(What is needed) Before you return the entries below, strip out the pictures and keep all else exact.

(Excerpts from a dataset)
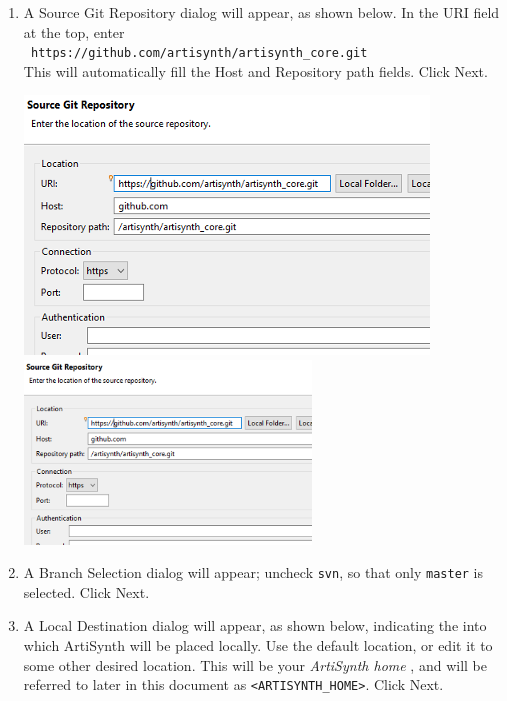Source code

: \begin{enumerate}
\item A {\sf Source Git Repository} dialog will appear, as shown
below. In the {\sf URI} field at the top, enter\\{\tt
https://github.com/artisynth/artisynth\_core.git}\\This will
automatically fill the {\sf Host} and {\sf Repository path} fields.
Click {\sf Next}.

\begin{center}
\iflatexml
   \includegraphics[]{images/EclipseGitRepoDialog}
\else
   \includegraphics[width=0.6\textwidth]{images/EclipseGitRepoDialog}
\fi
\end{center}

\item A {\sf Branch Selection} dialog will appear; uncheck {\tt svn}, so
that only {\tt master} is selected. Click {\sf Next}. 

\item A {\sf Local Destination} dialog will appear, as shown below,
indicating the \directory{}into which ArtiSynth will be placed locally. Use
the default location, or edit it to some other desired location.  This
will be your {\it ArtiSynth home} \directory{}, and will be referred to
later in this document as {\tt <ARTISYNTH\_HOME>}. Click {\sf
Next}.


\end{enumerate}
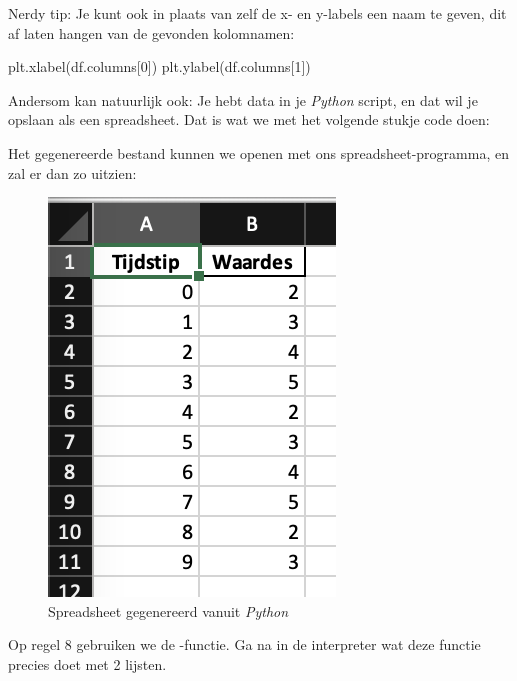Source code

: \begin{remark}
Nerdy tip: Je kunt ook in plaats van zelf de x- en y-labels een naam te geven, dit af laten hangen van de gevonden kolomnamen:
\begin{python}
plt.xlabel(df.columns[0])
plt.ylabel(df.columns[1])
\end{python}
\end{remark}

Andersom kan natuurlijk ook: Je hebt data in je \textit{Python} script, en dat wil je opslaan als een spreadsheet. Dat is wat we met het volgende stukje code doen:


Het gegenereerde bestand kunnen we openen met ons spreadsheet-programma, en zal er dan zo uitzien:

\begin{figure}[h!]
\centering\includegraphics[scale=0.7]{Pictures/chapter07/excel2.png}
\caption{Spreadsheet gegenereerd vanuit \textit{Python}}
\label{fig:excel1} %
\end{figure}

\begin{exercise}
Op regel $8$ gebruiken we de -functie. Ga na in de interpreter wat deze functie precies doet met 2 lijsten. 
\end{exercise}

\newpage

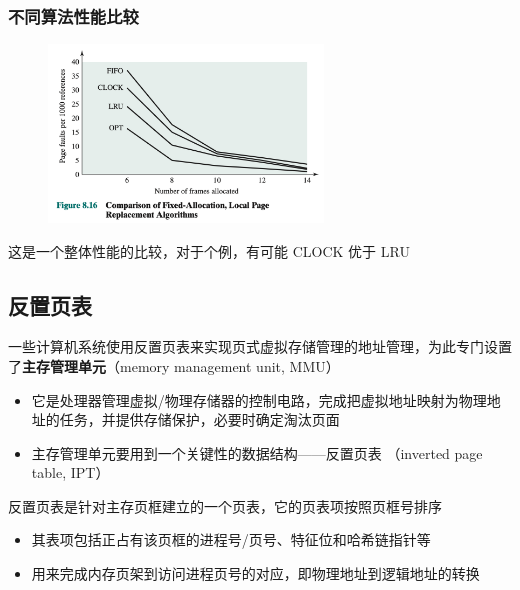 \documentclass[cs4size,a4paper,10pt]{ctexart}
\begin{document}
		\subsubsection{不同算法性能比较}
		\begin{figure}[H]
			\centering
			\includegraphics[width=0.65\textwidth]{img/3.3.5.6}
		\end{figure}
		这是一个整体性能的比较，对于个例，有可能 CLOCK 优于 LRU

		\subsection{反置页表}
		一些计算机系统使用反置页表来实现页式虚拟存储管理的地址管理，为此专门设置了\textbf{主存管理单元}（memory management unit, MMU）
		\begin{itemize}
			\item 它是处理器管理虚拟/物理存储器的控制电路，完成把虚拟地址映射为物理地址的任务，并提供存储保护，必要时确定淘汰页面
			\item 主存管理单元要用到一个关键性的数据结构——反置页表 （inverted page table, IPT）
		\end{itemize}

		反置页表是针对主存页框建立的一个页表，它的页表项按照页框号排序
		\begin{itemize}
			\item 其表项包括正占有该页框的进程号/页号、特征位和哈希链指针等
			\item 用来完成内存页架到访问进程页号的对应，即物理地址到逻辑地址的转换
		\end{itemize}
\end{document}
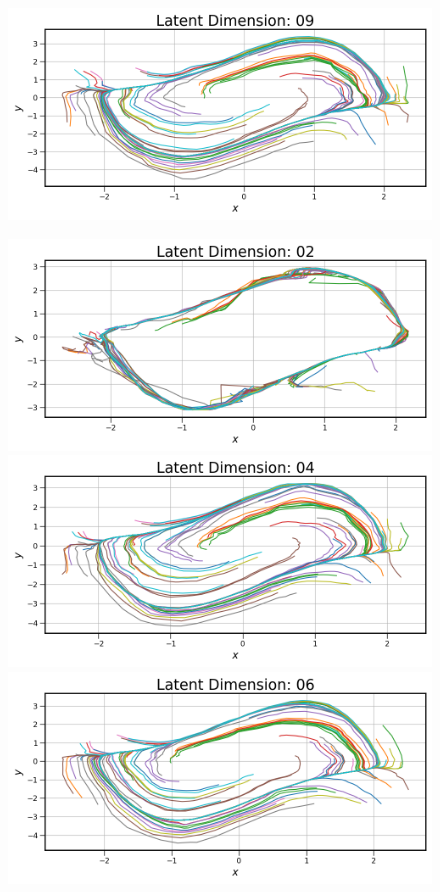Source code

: \begin{figure}[!htbp]
\begin{minipage}{.5\textwidth}
        \includegraphics[width=\textwidth]{"../Figures/van_der_pol_trajectories_09.png"} 
    \end{minipage}%
    \begin{minipage}{.5\textwidth}
        \includegraphics[width=\textwidth]{"../Figures/van_der_pol_trajectories_02.png"} 
        \includegraphics[width=\textwidth]{"../Figures/van_der_pol_trajectories_04.png"} 
        \includegraphics[width=\textwidth]{"../Figures/van_der_pol_trajectories_06.png"} 

\end{minipage}
\end{figure}
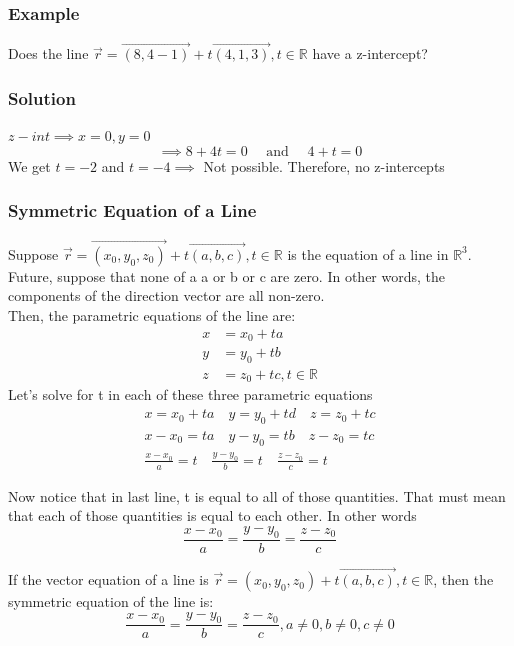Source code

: \documentclass{article}
\begin{document}
\subsubsection*{Example}
Does the line $\vec{r}=\overrightarrow{(8,4-1)}+t\overrightarrow{(4,1,3)},t \in \mathbb{R}$ have a z-intercept?
\subsubsection*{Solution}
$z-int \implies x=0, y=0$\\
\[
    \implies 8+4t=0 \quad \text{ and } \quad 4+t=0
\]
We get $t=-2$ and $t=-4 \implies$ Not possible. Therefore, no z-intercepts 


\subsubsection{Symmetric Equation of a Line}
Suppose $\vec{r}=\overrightarrow{(x_0,y_0,z_0)}+t\overrightarrow{(a,b,c)}, t \in \mathbb{R}$ is the equation of a line in $\mathbb{R}^3$. Future, suppose that none of a a or b or c are zero. In other words, the components of the direction vector are all non-zero.\\

Then, the parametric equations of the line are:
\begin{align*}
    x&=x_0+ta\\
    y&=y_0+tb\\
    z&=z_0+tc, t \in \mathbb{R}
\end{align*}
Let's solve for t in each of these three parametric equations \\
\begin{align*}
    x=x_0+ta \quad y=y_0+td \quad z=z_0+tc\\
    x-x_0=ta \quad y-y_0=tb \quad z-z_0=tc\\
    \boxed{\frac{x-x_0}{a}=t} \quad \boxed{\frac{y-y_0}{b}=t} \quad \boxed{\frac{z-z_0}{c}=t}
\end{align*}

Now notice that in last line, t is equal to all of those quantities. That must mean that each of those quantities is equal to each other. In other words
\[
    \frac{x-x_0}{a}=\frac{y-y_0}{b}=\frac{z-z_0}{c}
\]

\begin{tcolorbox}[colback=red!5!snow, colframe=red!50!white,
  colbacktitle=red!75!mistyrose]
If the vector equation of a line is $\vec{r}=(x_0,y_0,z_0)+t\overrightarrow{(a,b,c)}, t \in \mathbb{R}$, then the symmetric equation of the line is:
\[
    \frac{x-x_0}{a}=\frac{y-y_0}{b}=\frac{z-z_0}{c}, a\neq 0, b \neq 0 , c \neq 0
\]

\end{tcolorbox}
\newpage 
\end{document}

(Completed task)
Source code

: \begin{enumerate}
\item A {\sf Source Git Repository} dialog will appear, as shown
below. In the {\sf URI} field at the top, enter\\{\tt
https://github.com/artisynth/artisynth\_core.git}\\This will
automatically fill the {\sf Host} and {\sf Repository path} fields.
Click {\sf Next}.

\begin{center}
\iflatexml
   \includegraphics[]{images/EclipseGitRepoDialog}
\else
   \includegraphics[width=0.6\textwidth]{images/EclipseGitRepoDialog}
\fi
\end{center}

\item A {\sf Branch Selection} dialog will appear; uncheck {\tt svn}, so
that only {\tt master} is selected. Click {\sf Next}. 

\item A {\sf Local Destination} dialog will appear, as shown below,
indicating the \directory{}into which ArtiSynth will be placed locally. Use
the default location, or edit it to some other desired location.  This
will be your {\it ArtiSynth home} \directory{}, and will be referred to
later in this document as {\tt <ARTISYNTH\_HOME>}. Click {\sf
Next}.


\end{enumerate}
Source code

: \begin{remark}
Nerdy tip: Je kunt ook in plaats van zelf de x- en y-labels een naam te geven, dit af laten hangen van de gevonden kolomnamen:
\begin{python}
plt.xlabel(df.columns[0])
plt.ylabel(df.columns[1])
\end{python}
\end{remark}

Andersom kan natuurlijk ook: Je hebt data in je \textit{Python} script, en dat wil je opslaan als een spreadsheet. Dat is wat we met het volgende stukje code doen:


Het gegenereerde bestand kunnen we openen met ons spreadsheet-programma, en zal er dan zo uitzien:

\begin{figure}[h!]
\centering\includegraphics[scale=0.7]{Pictures/chapter07/excel2.png}
\caption{Spreadsheet gegenereerd vanuit \textit{Python}}
\label{fig:excel1} %
\end{figure}

\begin{exercise}
Op regel $8$ gebruiken we de -functie. Ga na in de interpreter wat deze functie precies doet met 2 lijsten. 
\end{exercise}

\newpage

 \documentclass[cs4size,a4paper,10pt]{ctexart}
\begin{document}
		\subsubsection{不同算法性能比较}
		\begin{figure}[H]
			\centering
			\includegraphics[width=0.65\textwidth]{img/3.3.5.6}
		\end{figure}
		这是一个整体性能的比较，对于个例，有可能 CLOCK 优于 LRU

		\subsection{反置页表}
		一些计算机系统使用反置页表来实现页式虚拟存储管理的地址管理，为此专门设置了\textbf{主存管理单元}（memory management unit, MMU）
		\begin{itemize}
			\item 它是处理器管理虚拟/物理存储器的控制电路，完成把虚拟地址映射为物理地址的任务，并提供存储保护，必要时确定淘汰页面
			\item 主存管理单元要用到一个关键性的数据结构——反置页表 （inverted page table, IPT）
		\end{itemize}

		反置页表是针对主存页框建立的一个页表，它的页表项按照页框号排序
		\begin{itemize}
			\item 其表项包括正占有该页框的进程号/页号、特征位和哈希链指针等
			\item 用来完成内存页架到访问进程页号的对应，即物理地址到逻辑地址的转换
		\end{itemize}
\end{document}
Source code

: \begin{figure}[!htbp]
\begin{minipage}{.5\textwidth}
        \includegraphics[width=\textwidth]{"../Figures/van_der_pol_trajectories_09.png"} 
    \end{minipage}%
    \begin{minipage}{.5\textwidth}
        \includegraphics[width=\textwidth]{"../Figures/van_der_pol_trajectories_02.png"} 
        \includegraphics[width=\textwidth]{"../Figures/van_der_pol_trajectories_04.png"} 
        \includegraphics[width=\textwidth]{"../Figures/van_der_pol_trajectories_06.png"} 

\end{minipage}
\end{figure}
Source code

: \documentclass{article}
\begin{document}
\subsubsection*{Example}
Does the line $\vec{r}=\overrightarrow{(8,4-1)}+t\overrightarrow{(4,1,3)},t \in \mathbb{R}$ have a z-intercept?
\subsubsection*{Solution}
$z-int \implies x=0, y=0$\\
\[
    \implies 8+4t=0 \quad \text{ and } \quad 4+t=0
\]
We get $t=-2$ and $t=-4 \implies$ Not possible. Therefore, no z-intercepts 


\subsubsection{Symmetric Equation of a Line}
Suppose $\vec{r}=\overrightarrow{(x_0,y_0,z_0)}+t\overrightarrow{(a,b,c)}, t \in \mathbb{R}$ is the equation of a line in $\mathbb{R}^3$. Future, suppose that none of a a or b or c are zero. In other words, the components of the direction vector are all non-zero.\\

Then, the parametric equations of the line are:
\begin{align*}
    x&=x_0+ta\\
    y&=y_0+tb\\
    z&=z_0+tc, t \in \mathbb{R}
\end{align*}
Let's solve for t in each of these three parametric equations \\
\begin{align*}
    x=x_0+ta \quad y=y_0+td \quad z=z_0+tc\\
    x-x_0=ta \quad y-y_0=tb \quad z-z_0=tc\\
    \boxed{\frac{x-x_0}{a}=t} \quad \boxed{\frac{y-y_0}{b}=t} \quad \boxed{\frac{z-z_0}{c}=t}
\end{align*}

Now notice that in last line, t is equal to all of those quantities. That must mean that each of those quantities is equal to each other. In other words
\[
    \frac{x-x_0}{a}=\frac{y-y_0}{b}=\frac{z-z_0}{c}
\]

\begin{tcolorbox}[colback=red!5!snow, colframe=red!50!white,
  colbacktitle=red!75!mistyrose]
If the vector equation of a line is $\vec{r}=(x_0,y_0,z_0)+t\overrightarrow{(a,b,c)}, t \in \mathbb{R}$, then the symmetric equation of the line is:
\[
    \frac{x-x_0}{a}=\frac{y-y_0}{b}=\frac{z-z_0}{c}, a\neq 0, b \neq 0 , c \neq 0
\]

\end{tcolorbox}
\newpage 
\end{document}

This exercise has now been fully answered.